Leicester Finally Find The Net, But Survival Still Looks Bleak
Mavididi's 78th-minute breakthrough against Blackburn represents far more than a single goal for Leicester. It ends a mortifying 245-minute stretch without a Championship goal and suggests, at the very least, that the Foxes might not completely capitulate in their final push for survival. They were abysmal for large stretches at Blackburn, squandering 18 shots inside the box before Mavididi ruthlessly punished them for it. One clinical finish from their 18 efforts inside the area tells you everything about why Leicester sit six points adrift of safety with one match remaining.
This is a team utterly incapable of executing in the final third. Away at Blackburn, they dominated possession and territory yet created chances of such profligacy that you'd be forgiven for thinking they were actively trying to lose. Mavididi's goal, when it finally arrived, felt less like the birth of momentum and more like the football gods taking pity. Blackburn remain unbeaten at home since the season's opening week, but this defeat stings because Leicester genuinely didn't deserve to break their resistance through superior football. The Foxes simply wore them down through relentless, suffocating pressure. For a team needing points desperately, you'll take it. But one win in their last 11 across all competitions? Leicester are still drowning, and one goal changes nothing fundamental about their hopelessness.
Bristol City Demolish Toothless Stoke To Seize Control Of The Chasing Pack
Bristol City announced themselves as genuine contenders for automatic promotion with a clinical dismantling of Stoke City that exposed every weakness in Tony Russell's side. Burgzorg's opening-minute strike set the tone immediately, the quickest goal Bristol have managed all season, and from there Stoke simply capitulated. The Potters huffed and puffed with 13 corners but managed only two shots on target. That's not bad luck. That's not fine margins. That's a team fundamentally broken in the final third.
Stoke's form reads LLLDL across their last five matches, and this loss strips away any remaining pretence that they're anything other than mid-table fodder. An expected goals differential of more than 1.11 in Bristol's favour tells the story perfectly: one team trying to win the game, one team merely hoping to avoid humiliation. Bristol City now sit four points clear of their nearest rivals, with one match to play. They've seized control of who joins Coventry, Ipswich and Millwall in the automatic promotion spots, and they've done it through precision football when Stoke have offered nothing but chaos.
Portsmouth's Winning Run Dies In Frustrating Draw With Birmingham
Portsmouth's four-match winning streak crashes against Birmingham in a result that, on reflection, probably feels harsh for both sides.

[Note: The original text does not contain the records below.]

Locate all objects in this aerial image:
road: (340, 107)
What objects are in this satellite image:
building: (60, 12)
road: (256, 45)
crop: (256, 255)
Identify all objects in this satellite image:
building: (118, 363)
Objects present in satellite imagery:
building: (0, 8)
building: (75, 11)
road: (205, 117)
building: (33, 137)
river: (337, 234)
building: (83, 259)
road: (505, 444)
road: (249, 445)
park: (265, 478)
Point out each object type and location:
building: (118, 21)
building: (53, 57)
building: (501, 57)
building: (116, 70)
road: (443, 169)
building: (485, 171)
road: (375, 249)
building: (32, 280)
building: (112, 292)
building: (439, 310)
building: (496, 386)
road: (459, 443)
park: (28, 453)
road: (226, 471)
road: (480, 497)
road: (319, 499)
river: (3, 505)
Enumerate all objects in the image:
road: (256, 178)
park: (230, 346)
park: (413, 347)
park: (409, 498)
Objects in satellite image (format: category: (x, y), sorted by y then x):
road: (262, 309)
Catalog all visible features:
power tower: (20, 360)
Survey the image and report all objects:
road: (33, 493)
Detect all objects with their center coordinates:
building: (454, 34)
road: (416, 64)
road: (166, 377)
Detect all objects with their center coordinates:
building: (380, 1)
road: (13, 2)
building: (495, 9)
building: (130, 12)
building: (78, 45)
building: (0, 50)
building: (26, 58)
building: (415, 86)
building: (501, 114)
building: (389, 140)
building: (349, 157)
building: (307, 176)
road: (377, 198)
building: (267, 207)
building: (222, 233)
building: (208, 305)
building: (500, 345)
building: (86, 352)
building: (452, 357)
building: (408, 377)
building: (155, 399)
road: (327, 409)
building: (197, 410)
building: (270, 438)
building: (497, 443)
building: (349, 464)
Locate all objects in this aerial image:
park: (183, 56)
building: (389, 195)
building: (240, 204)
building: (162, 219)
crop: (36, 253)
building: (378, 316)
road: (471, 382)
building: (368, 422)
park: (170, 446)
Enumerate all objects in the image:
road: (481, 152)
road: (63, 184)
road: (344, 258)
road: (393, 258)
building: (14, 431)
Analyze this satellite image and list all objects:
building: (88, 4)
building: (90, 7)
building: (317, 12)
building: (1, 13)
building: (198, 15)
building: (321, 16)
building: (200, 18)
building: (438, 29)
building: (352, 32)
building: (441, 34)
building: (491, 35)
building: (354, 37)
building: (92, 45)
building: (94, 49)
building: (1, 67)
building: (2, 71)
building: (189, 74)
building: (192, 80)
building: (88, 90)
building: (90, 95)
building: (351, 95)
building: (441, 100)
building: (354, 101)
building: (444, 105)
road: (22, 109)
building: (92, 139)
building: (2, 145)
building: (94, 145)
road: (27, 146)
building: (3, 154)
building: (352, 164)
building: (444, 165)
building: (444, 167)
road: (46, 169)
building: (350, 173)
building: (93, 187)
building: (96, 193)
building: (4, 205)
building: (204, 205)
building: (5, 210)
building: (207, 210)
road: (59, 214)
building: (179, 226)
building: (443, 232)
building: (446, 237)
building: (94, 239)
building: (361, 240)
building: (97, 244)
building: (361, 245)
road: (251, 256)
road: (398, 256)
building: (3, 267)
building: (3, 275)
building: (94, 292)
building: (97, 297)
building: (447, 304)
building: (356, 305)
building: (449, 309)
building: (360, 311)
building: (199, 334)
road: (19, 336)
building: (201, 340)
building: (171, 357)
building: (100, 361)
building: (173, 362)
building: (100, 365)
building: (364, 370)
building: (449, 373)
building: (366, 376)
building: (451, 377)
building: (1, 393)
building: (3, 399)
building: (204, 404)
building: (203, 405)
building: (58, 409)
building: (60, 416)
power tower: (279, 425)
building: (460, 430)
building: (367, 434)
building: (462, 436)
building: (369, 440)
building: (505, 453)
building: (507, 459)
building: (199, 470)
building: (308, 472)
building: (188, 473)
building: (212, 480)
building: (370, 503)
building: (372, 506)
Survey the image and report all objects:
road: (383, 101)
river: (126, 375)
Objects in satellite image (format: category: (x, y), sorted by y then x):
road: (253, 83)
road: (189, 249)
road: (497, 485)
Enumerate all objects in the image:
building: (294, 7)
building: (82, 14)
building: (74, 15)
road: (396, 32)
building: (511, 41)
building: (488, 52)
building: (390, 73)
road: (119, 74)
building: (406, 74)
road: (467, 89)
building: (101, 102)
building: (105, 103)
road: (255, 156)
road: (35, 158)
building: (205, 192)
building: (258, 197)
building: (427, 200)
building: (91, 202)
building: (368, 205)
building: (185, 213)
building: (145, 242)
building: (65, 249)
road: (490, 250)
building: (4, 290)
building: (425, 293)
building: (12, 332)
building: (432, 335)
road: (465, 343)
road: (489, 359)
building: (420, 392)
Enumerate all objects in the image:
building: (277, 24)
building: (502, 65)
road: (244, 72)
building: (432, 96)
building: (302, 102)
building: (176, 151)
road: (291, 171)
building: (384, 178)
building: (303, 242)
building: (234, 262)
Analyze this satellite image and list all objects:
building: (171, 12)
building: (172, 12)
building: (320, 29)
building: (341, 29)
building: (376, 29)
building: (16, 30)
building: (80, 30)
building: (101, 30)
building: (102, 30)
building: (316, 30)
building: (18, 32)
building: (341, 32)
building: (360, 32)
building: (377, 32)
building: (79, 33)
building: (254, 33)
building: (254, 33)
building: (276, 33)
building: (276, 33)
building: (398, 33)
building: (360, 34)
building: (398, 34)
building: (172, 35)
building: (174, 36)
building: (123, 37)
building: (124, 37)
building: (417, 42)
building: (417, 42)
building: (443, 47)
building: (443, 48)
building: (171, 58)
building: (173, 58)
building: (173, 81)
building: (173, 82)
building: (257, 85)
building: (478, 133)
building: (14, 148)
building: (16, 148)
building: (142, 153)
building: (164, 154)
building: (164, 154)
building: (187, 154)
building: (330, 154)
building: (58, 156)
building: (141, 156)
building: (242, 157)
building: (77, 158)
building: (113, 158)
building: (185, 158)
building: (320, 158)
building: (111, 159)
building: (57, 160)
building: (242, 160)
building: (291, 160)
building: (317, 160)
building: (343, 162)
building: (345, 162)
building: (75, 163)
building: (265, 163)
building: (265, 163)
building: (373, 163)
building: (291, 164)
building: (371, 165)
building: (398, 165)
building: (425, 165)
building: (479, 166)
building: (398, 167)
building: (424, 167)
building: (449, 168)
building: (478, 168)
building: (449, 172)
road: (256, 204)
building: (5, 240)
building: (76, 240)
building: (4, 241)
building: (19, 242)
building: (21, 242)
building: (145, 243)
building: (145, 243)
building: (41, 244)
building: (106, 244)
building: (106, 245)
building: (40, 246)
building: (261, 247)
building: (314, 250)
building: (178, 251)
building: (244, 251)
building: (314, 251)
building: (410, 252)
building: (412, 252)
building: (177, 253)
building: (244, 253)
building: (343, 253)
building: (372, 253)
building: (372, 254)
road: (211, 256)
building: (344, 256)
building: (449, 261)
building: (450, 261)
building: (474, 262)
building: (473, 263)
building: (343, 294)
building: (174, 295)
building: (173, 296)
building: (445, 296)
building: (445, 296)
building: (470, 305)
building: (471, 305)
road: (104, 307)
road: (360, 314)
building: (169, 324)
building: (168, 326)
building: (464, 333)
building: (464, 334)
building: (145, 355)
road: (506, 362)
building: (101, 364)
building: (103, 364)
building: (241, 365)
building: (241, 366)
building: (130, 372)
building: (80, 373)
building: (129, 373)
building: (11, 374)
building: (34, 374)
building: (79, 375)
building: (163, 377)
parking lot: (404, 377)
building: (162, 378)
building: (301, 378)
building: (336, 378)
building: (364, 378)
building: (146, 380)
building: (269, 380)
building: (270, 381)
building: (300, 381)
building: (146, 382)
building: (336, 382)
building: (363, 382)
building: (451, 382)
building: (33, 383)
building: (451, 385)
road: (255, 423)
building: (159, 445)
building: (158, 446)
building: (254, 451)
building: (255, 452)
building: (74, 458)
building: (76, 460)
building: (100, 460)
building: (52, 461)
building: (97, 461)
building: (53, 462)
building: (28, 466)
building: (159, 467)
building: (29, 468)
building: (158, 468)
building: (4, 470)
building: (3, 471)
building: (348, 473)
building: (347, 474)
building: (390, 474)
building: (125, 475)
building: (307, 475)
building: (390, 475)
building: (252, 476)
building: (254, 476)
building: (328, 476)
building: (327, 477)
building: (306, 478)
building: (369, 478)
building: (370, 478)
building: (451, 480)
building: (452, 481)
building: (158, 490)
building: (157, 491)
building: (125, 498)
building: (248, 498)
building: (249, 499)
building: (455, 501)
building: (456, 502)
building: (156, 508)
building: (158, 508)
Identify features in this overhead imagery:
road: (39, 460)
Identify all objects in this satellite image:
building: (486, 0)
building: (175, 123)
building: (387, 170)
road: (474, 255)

Segecic's eighth-minute goal had them in dreamland, but Birmingham's response came with brutal efficiency. Priske's equaliser just eleven minutes later killed whatever momentum Portsmouth were building, and despite dominating possession with 53 per cent of the ball, they couldn't fashion a winner.
Birmingham's shot accuracy of 45 per cent versus Portsmouth's anaemic 15 per cent proved decisive. This was a draw that felt like a defeat for Portsmouth, who squandered a genuine opportunity to climb away from the relegation picture. Sat 18th with one match remaining, they now carry enormous pressure into their finale. For Birmingham, a point after being caught out early represents a minor escape, though their trajectory suggests they're trending upwards and might yet upset the playoff order. Portsmouth's descent continues, even if this particular result offers temporary respite rather than genuine progress.